A Song of the Angels' Souls

145. Melodi Rasa Sakit



145. Melodi Rasa Sakit

3"Akhirnya, kamu membunuh lagi, ya?" tanya sang bidadari bertopeng, terus berjalan dengan didampingi seorang pria paruh baya dengan rambut tipis. Candra, pria yang kini jauh lebih kurus itu tampak menyunggingkan senyum sumringah.     

Ione menghapusi air matanya, memandang tajam bidadari yang seharusnya sudah tiada itu. "Pihak atas bermain-main dengan nyawa lagi rupanya."     

Varya sedikit melontarkan tawa getir. "Bagaimana denganmu? Kamu juga ingin mengembalikan nyawa kekasihmu itu, kan? Apa itu bukan bermain-main dengan nyawa namanya?"     

Mulut Ione menutup rapat. Ia fokus memerhatikan gerak-gerik Varya.     

"Aku boleh memberi saran, tidak?" Varya berhenti melangkah. "Lebih baik kamu lupakan saja keinginanmu itu."     

"Karena setelah menjadi ratu, saya seharunys memikirkan khalayak orang banyak?" Ione memejamkan matanya. "Maaf, tapi saya bukan pahlawan seperti Anda, Nona Varya. Saya hanya orang rendahan yang baru merasakan kebahagiaan. Begitu kebahagiaan saya itu direnggut, saya hanya ingin menggapainya lagi."     

"Bukan." Varya kembali tertawa getir. "Bahkan aku sendiri sudah melupakan semua mimpi-mimpiku. Aku ada di sini hanya untuk bertarung denganmu. Walaupun hatiku sudah tak ingin bertarung, tetapi aku tak bisa menolaknya.     

Dahi Ione langsung mengernyit. "Maksud Anda apa, Nona?"     

Bukannya langsung menjawab, Varya malah memandang berkeliling. "Aku tidak bisa berbicara lebih banyak, Ione. Yang jelas, pada akhirnya semua ini ...."     

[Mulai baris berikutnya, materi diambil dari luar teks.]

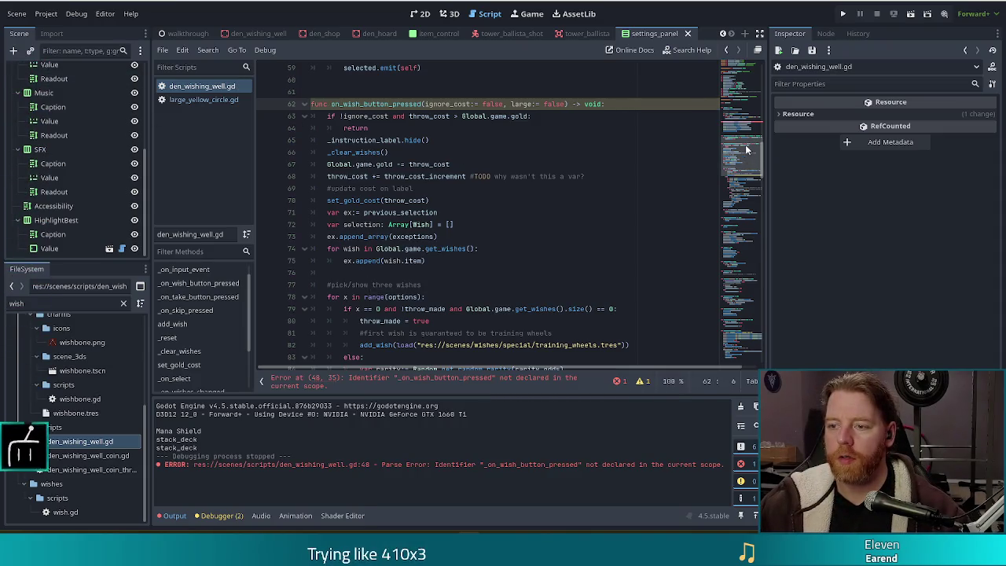
Remove the leading underscore so line 48 calls on_wish_button_pressed.
drag(747, 149, 747, 134)
click(450, 126)
key(BackSpace)
scroll(428, 239, down, 4)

Varya tidak melanjutkan katanya-katanya dan memilih untuk memasang kuda-kuda siap bertarung. Ione mengangguk pelan kepada Marcel yang mengamati dari jarak yang agak jauh, kemudian ikut memasang pose siap bertarung.     

"Jujur saja, Ione. Aku ini sudah sangat muak." Setelah mengatakan hal itu, Varya berlari menerjang sang musuh.     

Ione merunduk, menghindari pukulan lurus dari Varya. Ione sudah akan menghujam pinggang sang musuh dengan serulingnya, tetapi Varya keburu memberikan serangan lututnya. Ione terpaksa menghindar lagi, kali ini melompat mundur.     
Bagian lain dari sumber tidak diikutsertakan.